• Instruction: The following entries are to be repeated exactly, and the pictures are to be left behind.

(Extracted page text data)

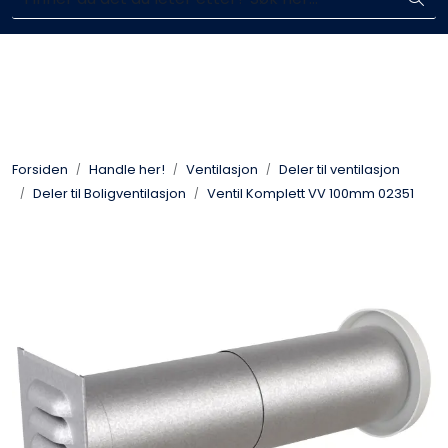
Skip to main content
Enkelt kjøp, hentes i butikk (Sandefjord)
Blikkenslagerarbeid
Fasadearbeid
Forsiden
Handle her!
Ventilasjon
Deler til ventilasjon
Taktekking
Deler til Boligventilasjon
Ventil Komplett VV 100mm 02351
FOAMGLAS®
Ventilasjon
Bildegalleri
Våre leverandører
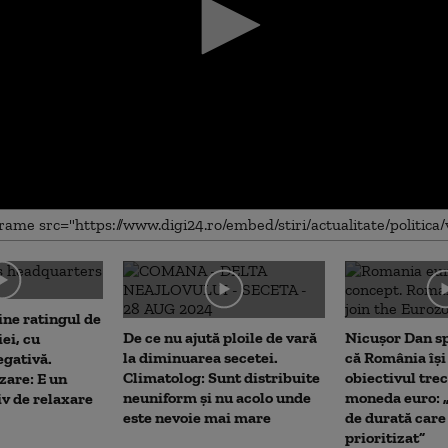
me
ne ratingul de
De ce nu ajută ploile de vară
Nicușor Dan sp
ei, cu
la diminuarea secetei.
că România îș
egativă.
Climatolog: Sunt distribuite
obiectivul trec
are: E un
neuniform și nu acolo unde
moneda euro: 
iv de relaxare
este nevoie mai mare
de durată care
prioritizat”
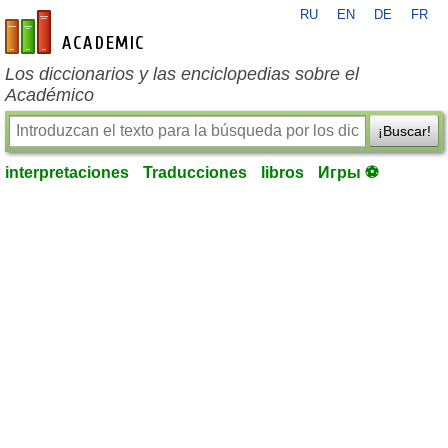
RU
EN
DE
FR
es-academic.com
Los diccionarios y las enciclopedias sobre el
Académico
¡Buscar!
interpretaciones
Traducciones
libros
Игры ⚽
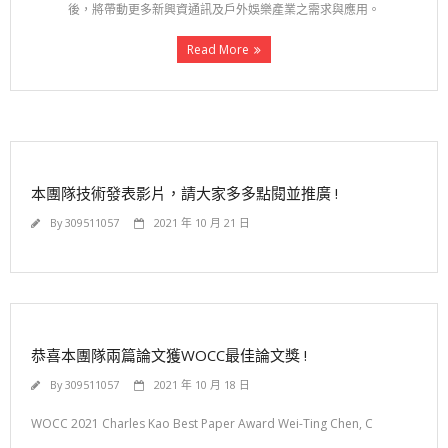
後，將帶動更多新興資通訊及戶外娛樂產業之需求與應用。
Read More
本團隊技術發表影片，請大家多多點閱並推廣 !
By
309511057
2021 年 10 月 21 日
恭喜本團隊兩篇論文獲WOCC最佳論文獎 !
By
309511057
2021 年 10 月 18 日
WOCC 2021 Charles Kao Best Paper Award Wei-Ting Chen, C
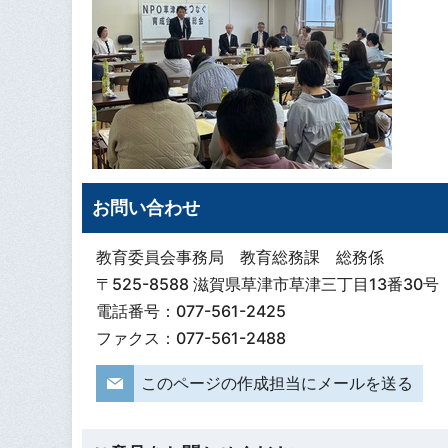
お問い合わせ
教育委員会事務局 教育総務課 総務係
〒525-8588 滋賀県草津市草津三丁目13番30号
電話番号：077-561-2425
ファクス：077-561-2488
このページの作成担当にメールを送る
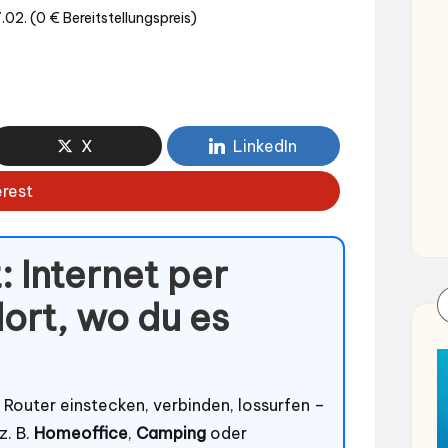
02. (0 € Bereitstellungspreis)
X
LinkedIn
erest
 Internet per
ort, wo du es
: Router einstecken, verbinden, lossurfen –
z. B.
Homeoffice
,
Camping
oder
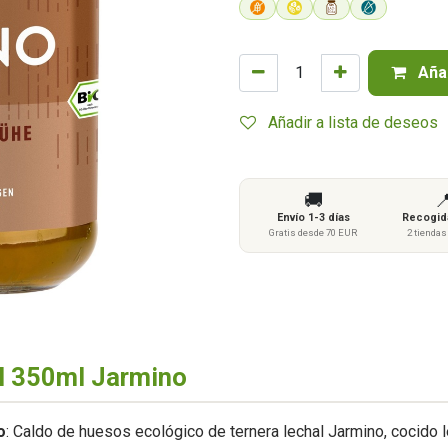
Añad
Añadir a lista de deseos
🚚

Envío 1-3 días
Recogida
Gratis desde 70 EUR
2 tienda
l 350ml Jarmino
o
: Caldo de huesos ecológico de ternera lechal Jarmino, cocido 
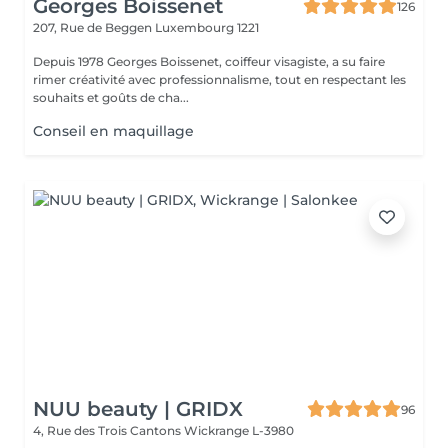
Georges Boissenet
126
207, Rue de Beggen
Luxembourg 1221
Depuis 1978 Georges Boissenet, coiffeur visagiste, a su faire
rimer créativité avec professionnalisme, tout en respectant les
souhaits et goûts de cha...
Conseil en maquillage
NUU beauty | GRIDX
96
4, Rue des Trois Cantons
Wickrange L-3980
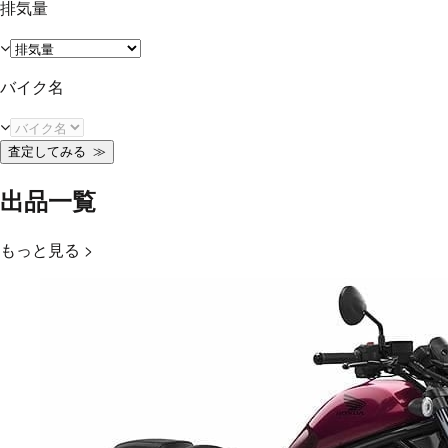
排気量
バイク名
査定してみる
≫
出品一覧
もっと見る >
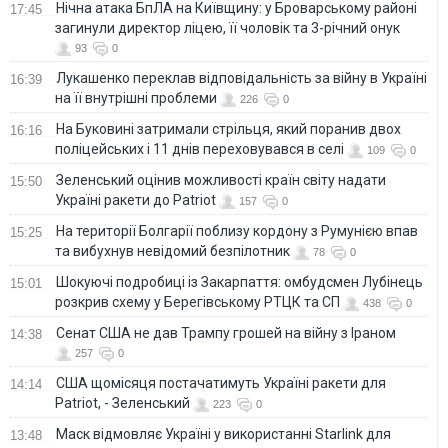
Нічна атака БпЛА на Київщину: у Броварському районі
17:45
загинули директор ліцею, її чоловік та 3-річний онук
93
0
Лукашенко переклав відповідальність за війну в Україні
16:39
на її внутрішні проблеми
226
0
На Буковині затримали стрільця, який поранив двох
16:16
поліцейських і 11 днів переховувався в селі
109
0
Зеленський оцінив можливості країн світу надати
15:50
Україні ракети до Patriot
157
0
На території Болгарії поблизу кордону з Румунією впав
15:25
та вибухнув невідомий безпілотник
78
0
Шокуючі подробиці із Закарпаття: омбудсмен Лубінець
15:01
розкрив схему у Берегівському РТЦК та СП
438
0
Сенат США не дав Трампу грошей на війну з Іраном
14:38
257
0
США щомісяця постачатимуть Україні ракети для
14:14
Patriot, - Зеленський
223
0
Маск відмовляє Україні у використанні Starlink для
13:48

• Reply to the exercise:
Skip to main content
Enkelt kjøp, hentes i butikk (Sandefjord)
Blikkenslagerarbeid
Fasadearbeid
Forsiden
Handle her!
Ventilasjon
Deler til ventilasjon
Taktekking
Deler til Boligventilasjon
Ventil Komplett VV 100mm 02351
FOAMGLAS®
Ventilasjon
Bildegalleri
Våre leverandører
me
ne ratingul de
De ce nu ajută ploile de vară
Nicușor Dan sp
ei, cu
la diminuarea secetei.
că România îș
egativă.
Climatolog: Sunt distribuite
obiectivul trec
are: E un
neuniform și nu acolo unde
moneda euro: 
iv de relaxare
este nevoie mai mare
de durată care
prioritizat”
RU
EN
DE
FR
es-academic.com
Los diccionarios y las enciclopedias sobre el
Académico
¡Buscar!
interpretaciones
Traducciones
libros
Игры ⚽
後，將帶動更多新興資通訊及戶外娛樂產業之需求與應用。
Read More
本團隊技術發表影片，請大家多多點閱並推廣 !
By
309511057
2021 年 10 月 21 日
恭喜本團隊兩篇論文獲WOCC最佳論文獎 !
By
309511057
2021 年 10 月 18 日
WOCC 2021 Charles Kao Best Paper Award Wei-Ting Chen, C
お問い合わせ
教育委員会事務局 教育総務課 総務係
〒525-8588 滋賀県草津市草津三丁目13番30号
電話番号：077-561-2425
ファクス：077-561-2488
このページの作成担当にメールを送る
02. (0 € Bereitstellungspreis)
X
LinkedIn
erest
 Internet per
ort, wo du es
: Router einstecken, verbinden, lossurfen –
z. B.
Homeoffice
,
Camping
oder
Añad
Añadir a lista de deseos
🚚

Envío 1-3 días
Recogida
Gratis desde 70 EUR
2 tienda
l 350ml Jarmino
o
: Caldo de huesos ecológico de ternera lechal Jarmino, cocido 
Georges Boissenet
126
207, Rue de Beggen
Luxembourg 1221
Depuis 1978 Georges Boissenet, coiffeur visagiste, a su faire
rimer créativité avec professionnalisme, tout en respectant les
souhaits et goûts de cha...
Conseil en maquillage
NUU beauty | GRIDX
96
4, Rue des Trois Cantons
Wickrange L-3980
排気量
バイク名
査定してみる
≫
出品一覧
もっと見る >
Нічна атака БпЛА на Київщину: у Броварському районі
17:45
загинули директор ліцею, її чоловік та 3-річний онук
93
0
Лукашенко переклав відповідальність за війну в Україні
16:39
на її внутрішні проблеми
226
0
На Буковині затримали стрільця, який поранив двох
16:16
поліцейських і 11 днів переховувався в селі
109
0
Зеленський оцінив можливості країн світу надати
15:50
Україні ракети до Patriot
157
0
На території Болгарії поблизу кордону з Румунією впав
15:25
та вибухнув невідомий безпілотник
78
0
Шокуючі подробиці із Закарпаття: омбудсмен Лубінець
15:01
розкрив схему у Берегівському РТЦК та СП
438
0
Сенат США не дав Трампу грошей на війну з Іраном
14:38
257
0
США щомісяця постачатимуть Україні ракети для
14:14
Patriot, - Зеленський
223
0
Маск відмовляє Україні у використанні Starlink для
13:48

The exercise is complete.